3 cose che non devono mai mancare sul lavoro

Si può insegnare a qualcuno ad amare il suo lavoro? La risposta è sì, basta volerlo.
Le persone che possono desiderare che amiate il vostro lavoro sono due: una è il vostro capo e l’altra sei tu.

Il capo lo desidera perché un dipendente felice è un dipendente più produttivo. Questo non significa che produce di più in meno tempo o che trascorre più tempo a produrre, il dipendente più produttivo è quello che produce meglio. Il focus del discorso si sposta dalla quantità alla qualità, e il compito di misurare il valore della qualità come al solito spetta al mercato.

Dall’altra parte ci sei tu, che magari non lo sai ma se amassi il tuo lavoro migliorerebbe la tua intera vita. Che ci piaccia o no, il lavoro è un fetta importante della torta che compone le nostre giornate. Meglio che sia buona. È impossibile isolare le ore che trascorriamo al lavoro e chiuderle in un cassetto una volta tornati a casa. Se il lavoro contamina il nostro buon umore ne risente tutta la nostra vita.

3 cose che non devono mai mancare sul lavoro

Il senso di competenza

La prima cosa che non deve mai mancare sul lavoro è il senso di competenza. Dobbiamo sentirci efficaci nello svolgimenti delle nostre mansioni.

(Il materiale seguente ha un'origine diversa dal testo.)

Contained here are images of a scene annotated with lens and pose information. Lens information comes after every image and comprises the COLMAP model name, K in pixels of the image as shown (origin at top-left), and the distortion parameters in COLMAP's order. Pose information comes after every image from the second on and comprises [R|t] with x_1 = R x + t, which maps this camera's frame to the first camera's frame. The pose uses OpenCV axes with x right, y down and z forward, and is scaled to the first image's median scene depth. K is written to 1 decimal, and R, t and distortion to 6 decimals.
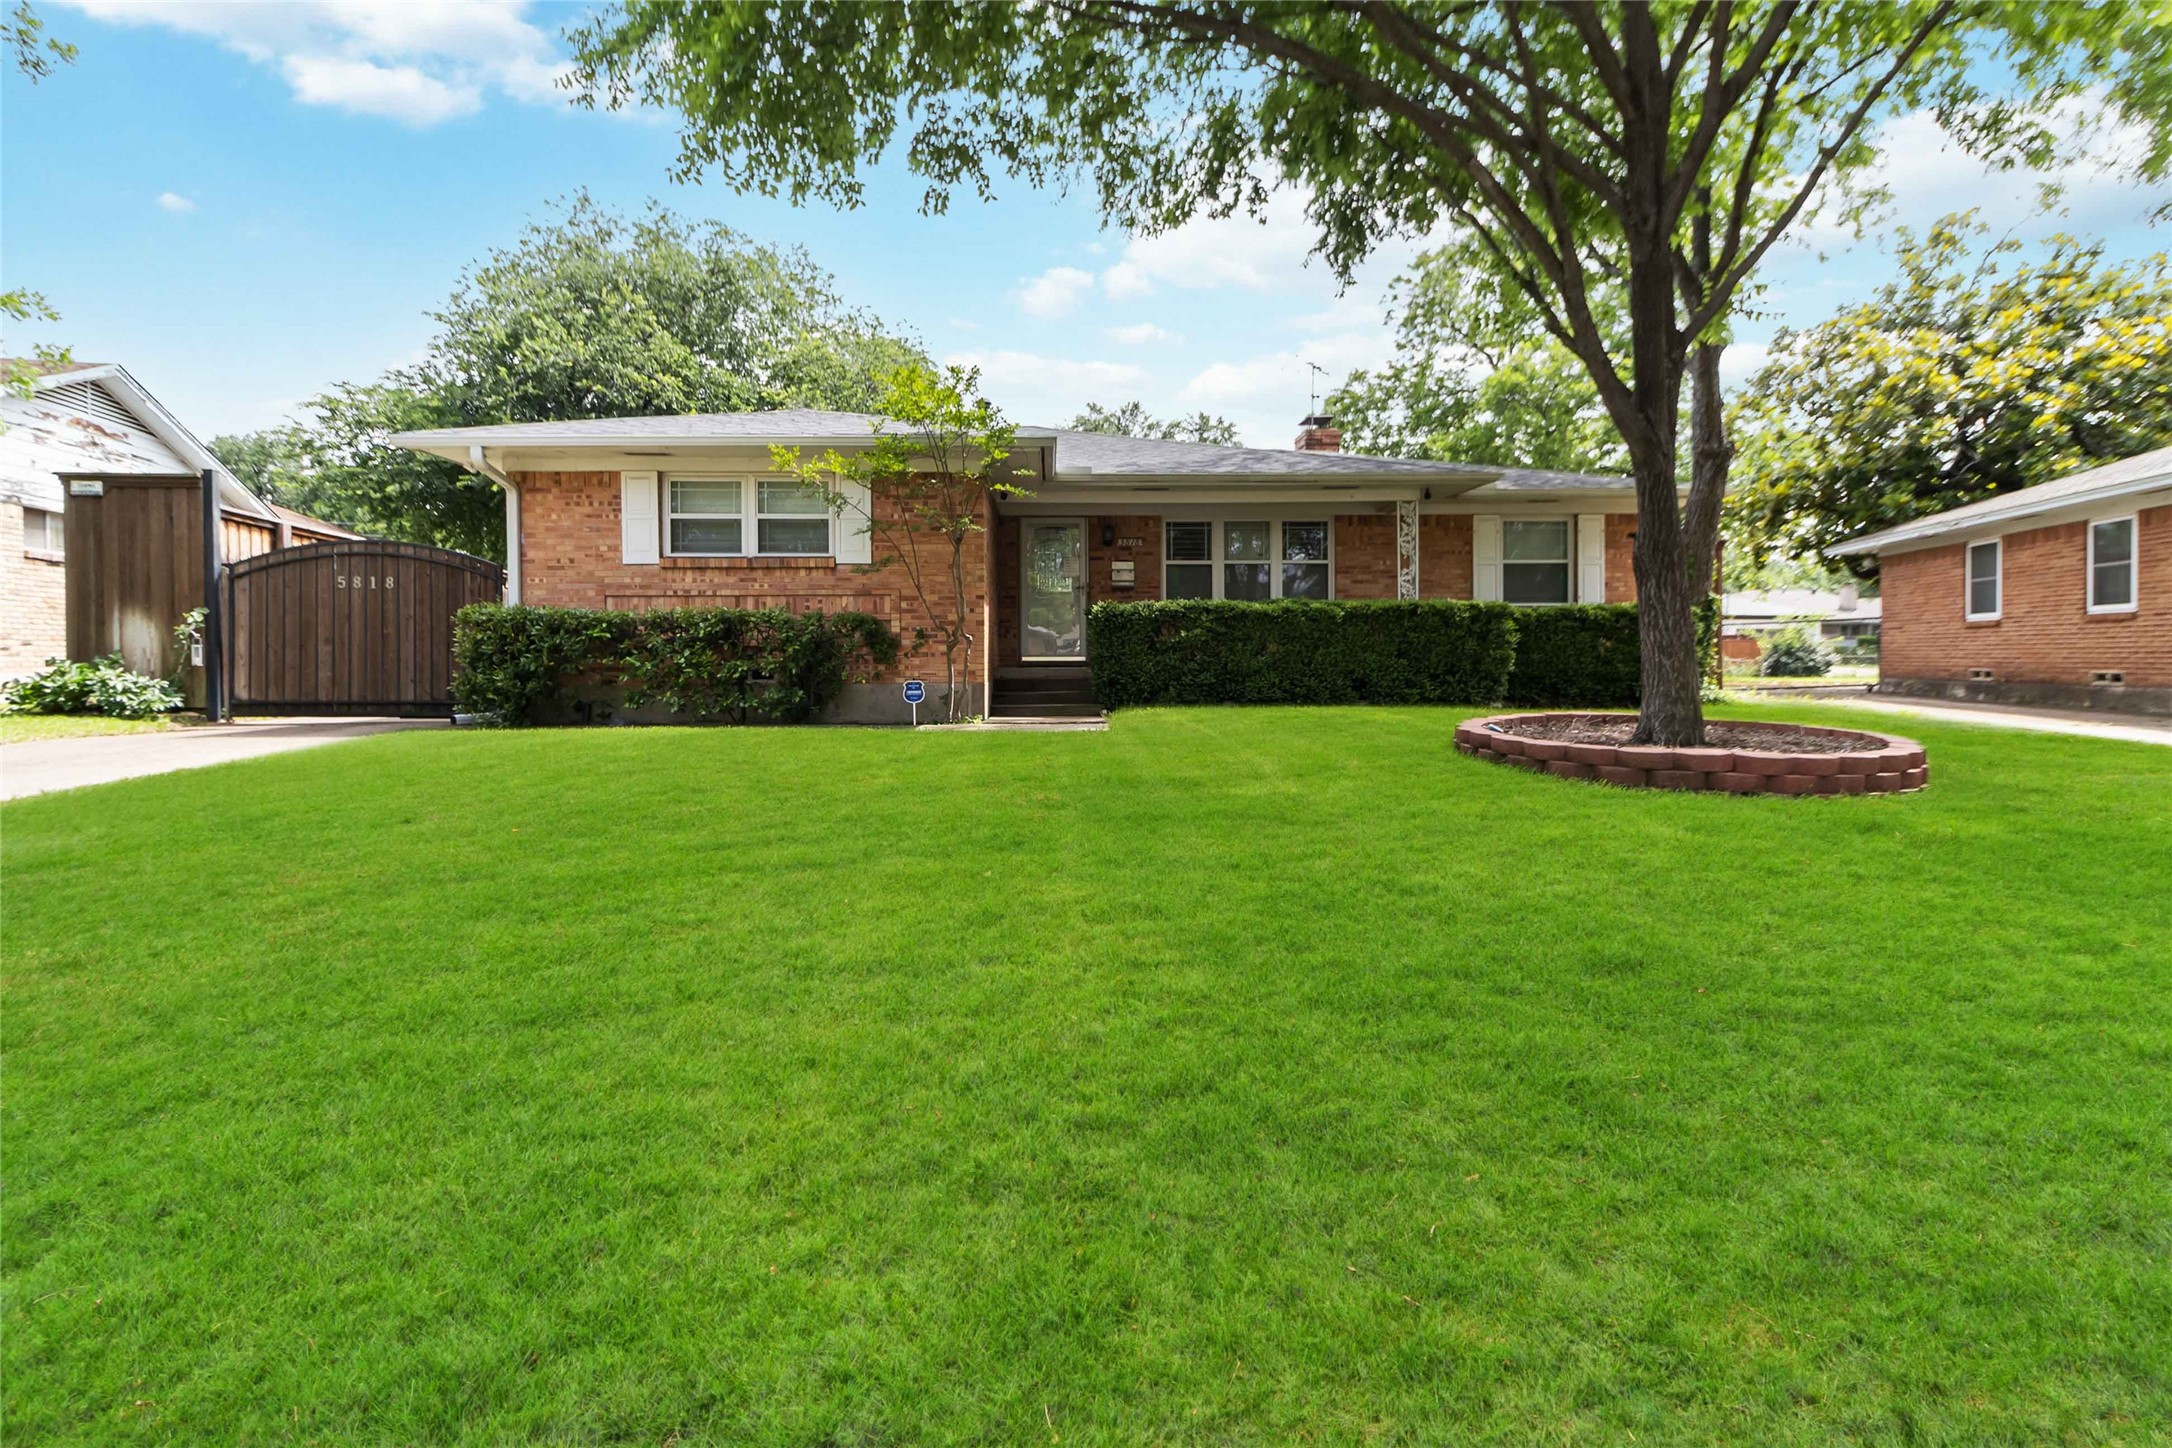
lens RADIAL K [[999.5, 0, 1089.1], [0, 999.5, 658.6], [0, 0, 1]] dist [0.014237, -0.000494]
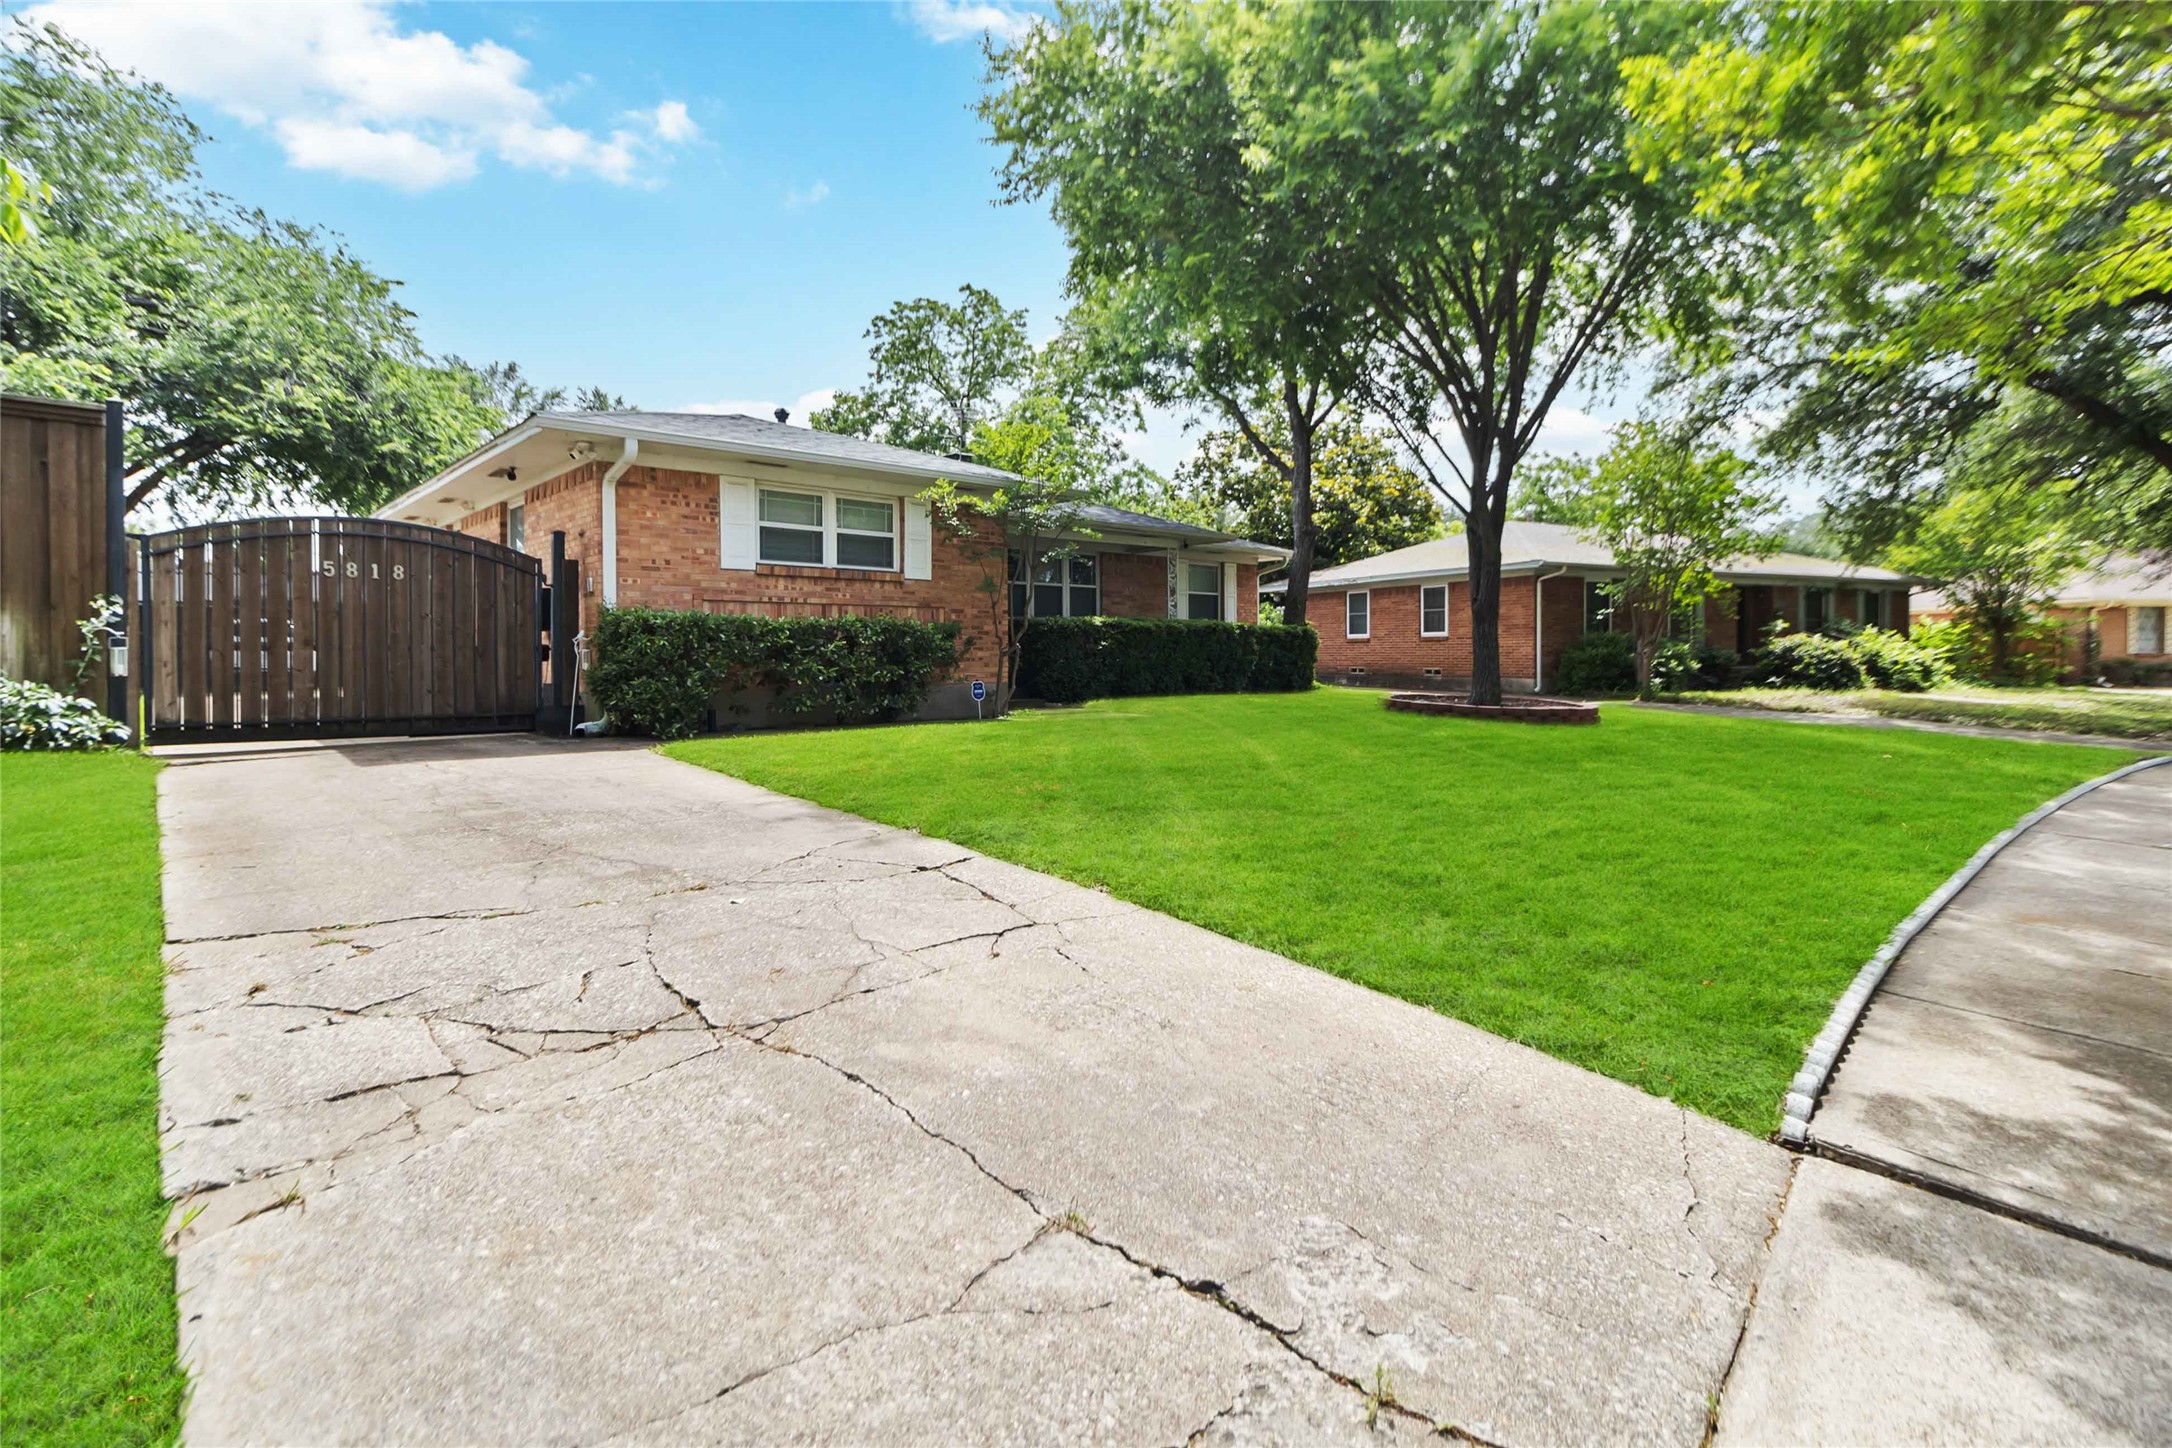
lens RADIAL K [[1027.8, 0, 1098.3], [0, 1027.8, 654.5], [0, 0, 1]] dist [-0.001017, -0.001219]
pose [[0.752231, 0.003102, 0.658892, -0.826052], [-0.000697, 0.999992, -0.003913, -0.005510], [-0.658899, 0.002484, 0.752228, -0.007850]]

Semplificando, tutti i lavori sono formati da due tipi di compiti: le cose già fatte e le nuove sfide.

Per sviluppare il senso di competenza è necessario padroneggiare perfettamente le cose già fatte. Ma non basta, altrimenti subentra la routine e la sensazione di essere fermi in un punto senza più possibilità di crescita.

Per uscire da questa immobilità serve la spinta delle nuove sfide. Però qualsiasi nuovo compito da svolgere non può essere troppo complesso o troppo distante dalle tue attuali competenze. Il rischio è subire l’effetto contrario, fallire e abbassare la propria autostima.

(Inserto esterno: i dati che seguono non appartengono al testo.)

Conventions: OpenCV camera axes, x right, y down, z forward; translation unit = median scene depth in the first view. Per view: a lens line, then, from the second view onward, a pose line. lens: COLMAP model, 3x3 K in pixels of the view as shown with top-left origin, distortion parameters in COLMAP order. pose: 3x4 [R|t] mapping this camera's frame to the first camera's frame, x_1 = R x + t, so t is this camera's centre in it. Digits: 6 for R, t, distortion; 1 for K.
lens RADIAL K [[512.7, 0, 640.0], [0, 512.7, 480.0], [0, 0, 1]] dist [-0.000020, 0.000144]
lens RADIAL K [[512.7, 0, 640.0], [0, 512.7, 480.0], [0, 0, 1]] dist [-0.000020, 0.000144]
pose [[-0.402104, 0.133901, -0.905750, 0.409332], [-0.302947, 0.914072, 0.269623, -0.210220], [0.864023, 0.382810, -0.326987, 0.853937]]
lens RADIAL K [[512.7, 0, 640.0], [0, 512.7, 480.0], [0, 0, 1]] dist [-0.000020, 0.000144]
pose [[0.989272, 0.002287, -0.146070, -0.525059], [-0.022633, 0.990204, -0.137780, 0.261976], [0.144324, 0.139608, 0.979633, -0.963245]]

Le nuove sfide devono essere commisurate alle tue attuali competenze. Devono richiedere un upgrade delle skill che già possiedi ma non possono imporre l’acquisizione di abilità troppo distanti da te.

La sensazione di fronte a queste lotte, dev’essere quella di potercela fare utilizzando in un modo nuovo una competenza che padroneggi già molto bene.

Ovviamente è il tuo capo che deve avere l’intelligenza tattica di assegnarti un compito che abbia queste caratteristiche.

Dare un significato a quello che fai

La motivazione economica è molto importante, ma non è sufficiente.
Tutti conosciamo il detto “i soldi non fanno la felicità”, è vero. Ma non è vero in assoluto, cioè, se domani ereditassi da un parente che non sapevi di avere svariati milioni di euro, sicuramente la tua vita migliorerebbe. Se non altro perché improvvisamente potresti fare molte cose nel tempo libero che avresti non dovendo più lavorare.

Ma sul lavoro non vale la stessa regola. Se i soldi devi guadagnarli allora il loro valore è proporzionale al tuo impegno, maggiori sono la quantità e la qualità delle ore che dedichi al lavoro e maggiore sarà il ritorno economico. Se non è così soffrirari. Se invece è così vai in pari con il tuo investimento.

Dove si trova allora la felicità sul lavoro?

La più grande motivazione ad amare il tuo lavoro è dare un significato a quello che fai.

Sentirsi utile, parte di un gruppo, operativo nella società, sono possibili significati che puoi attribuire al tuo lavoro. Ognuno deve capire cosa lavorare signifiva per lui e vivere con questa consapevolezza.

Appartenenza a un gruppo

L’uomo è un animale sociale. Lo è da quando nella preistoria si organizzava in branco e andava a cacciare e oggi le cose non sono cambiate.

La realizzazione individuale non è nulla se non viene supportata dal senso di appartenenza a un gruppo con un obiettivo comune.